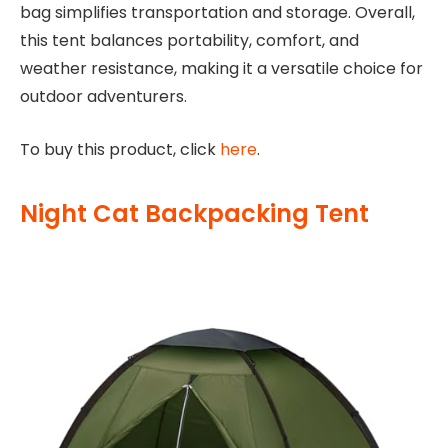
bag simplifies transportation and storage. Overall,
this tent balances portability, comfort, and
weather resistance, making it a versatile choice for
outdoor adventurers.
To buy this product, click
here
.
Night Cat Backpacking Tent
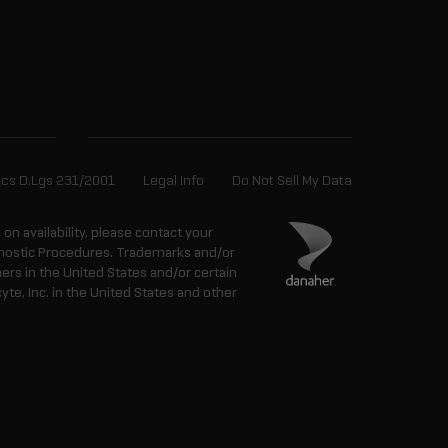
ics D.Lgs 231/2001
Legal Info
Do Not Sell My Data
n on availability, please contact your
agnostic Procedures. Trademarks and/or
ers in the United States and/or certain
e, Inc. in the United States and other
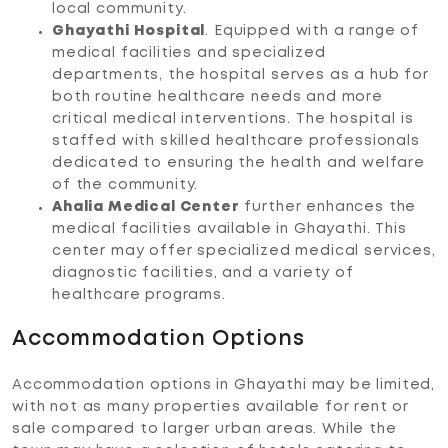
local community.
Ghayathi Hospital
. Equipped with a range of
medical facilities and specialized
departments, the hospital serves as a hub for
both routine healthcare needs and more
critical medical interventions. The hospital is
staffed with skilled healthcare professionals
dedicated to ensuring the health and welfare
of the community.
Ahalia Medical Center
further enhances the
medical facilities available in Ghayathi. This
center may offer specialized medical services,
diagnostic facilities, and a variety of
healthcare programs.
Accommodation Options
Accommodation options in Ghayathi may be limited,
with not as many properties available for rent or
sale compared to larger urban areas. While the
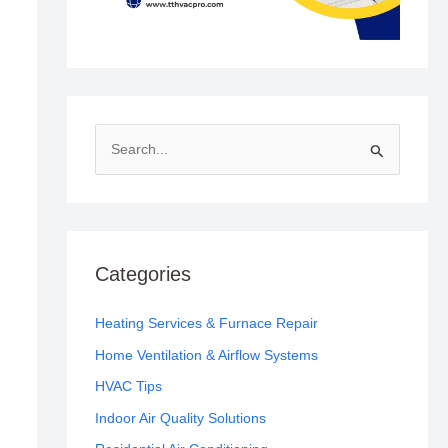
S
e
a
r
c
Categories
h
f
Heating Services & Furnace Repair
o
Home Ventilation & Airflow Systems
r
HVAC Tips
:
Indoor Air Quality Solutions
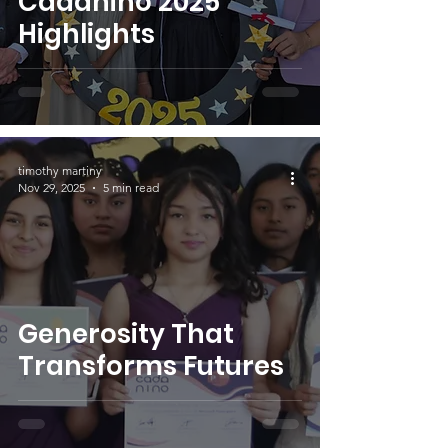
Cadaniño 2025
Highlights
timothy martiny
Nov 29, 2025
5 min read
Generosity That
Transforms Futures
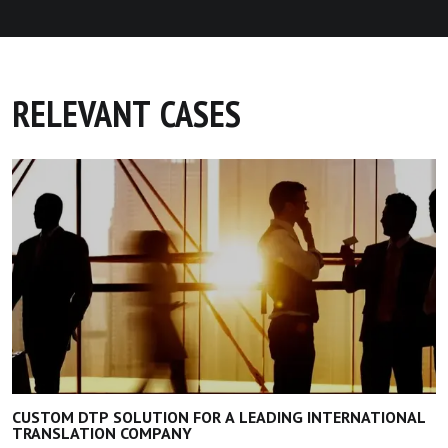
RELEVANT CASES
CUSTOM DTP SOLUTION FOR A LEADING INTERNATIONAL
TRANSLATION COMPANY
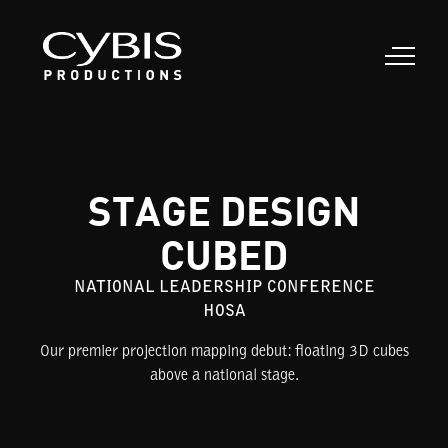
STAGE DESIGN
CUBED
NATIONAL LEADERSHIP CONFERENCE
HOSA
Our premier projection mapping debut: floating 3D cubes
above a national stage.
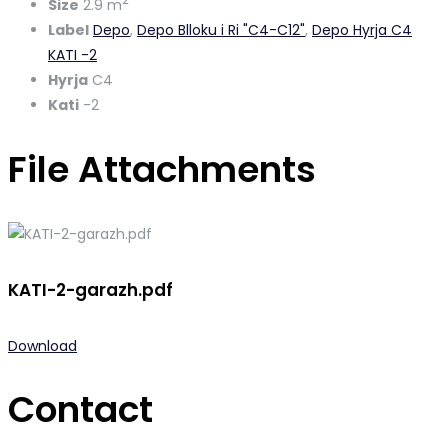
2
Size
2.9 m
Label
Depo
,
Depo Blloku i Ri "C4-C12"
,
Depo Hyrja C4
KATI -2
Hyrja
C4
Kati
-2
File Attachments
KATI-2-garazh.pdf
Download
Contact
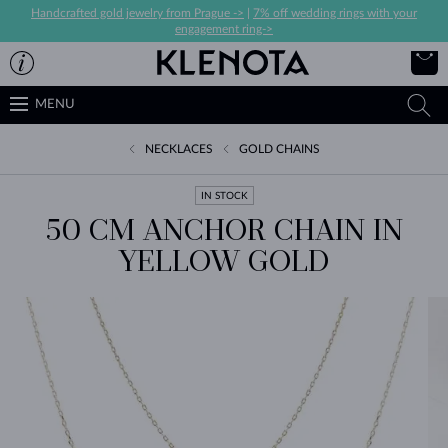
Handcrafted gold jewelry from Prague ->
|
7% off wedding rings with your
engagement ring->
MENU
NECKLACES
GOLD CHAINS
IN STOCK
50 CM ANCHOR CHAIN IN
YELLOW GOLD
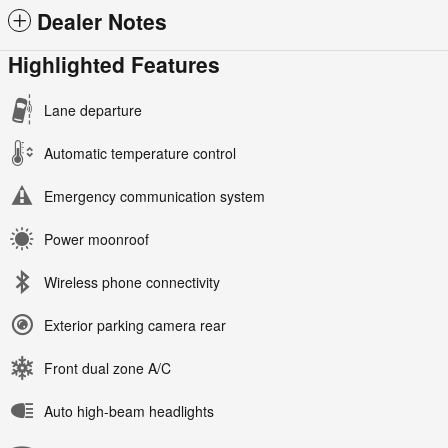
Dealer Notes
Highlighted Features
Lane departure
Automatic temperature control
Emergency communication system
Power moonroof
Wireless phone connectivity
Exterior parking camera rear
Front dual zone A/C
Auto high-beam headlights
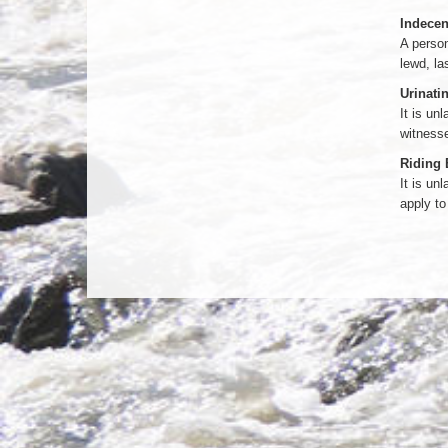
Indecent
A person
lewd, la
Urinatin
It is un
witnesse
Riding 
It is un
apply to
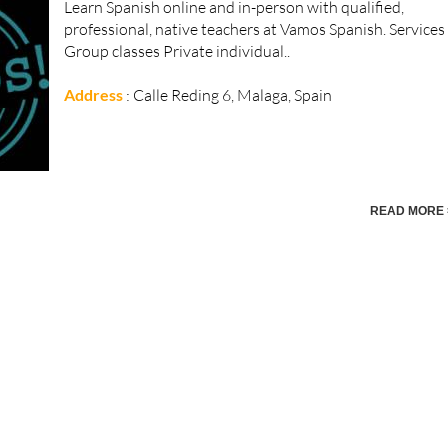
Learn Spanish online and in-person with qualified,
professional, native teachers at Vamos Spanish. Services
Group classes Private individual..
Address
: Calle Reding 6, Malaga, Spain
READ MORE 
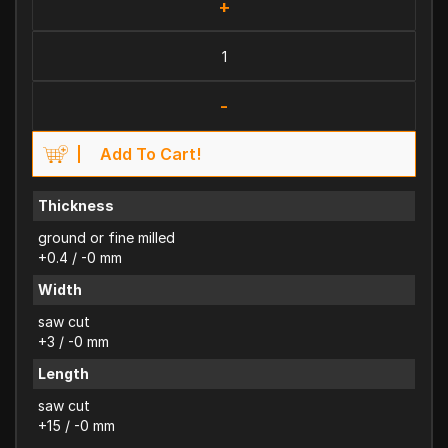
+
-
Add To Cart!
Thickness
ground or fine milled
+0.4 / -0 mm
Width
saw cut
+3 / -0 mm
Length
saw cut
+15 / -0 mm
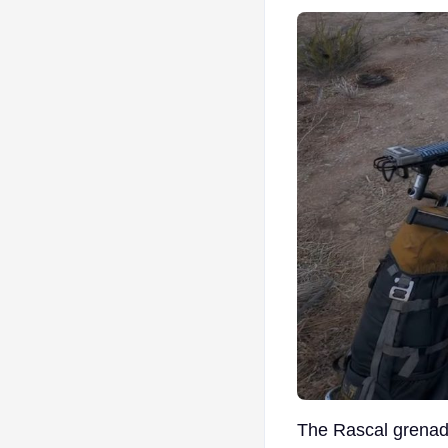
The Rascal grenade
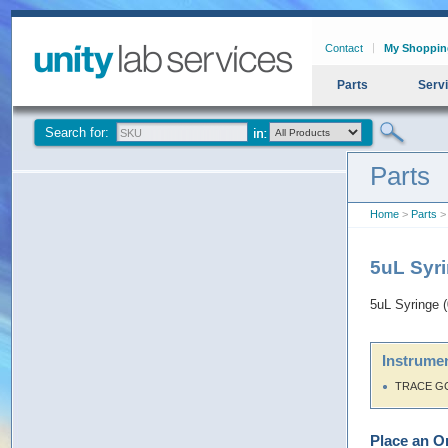
Contact
My Shoppin
Parts
Serv
Search for:
Parts
Home
>
Parts
> 
5uL Syri
5uL Syringe 
Instrumen
TRACE G
Place an O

──────────────────────────────

Exercise requirements =
A line in the material may hold the string "healthcare". Report how many do, and write only the number.

Written reply =
3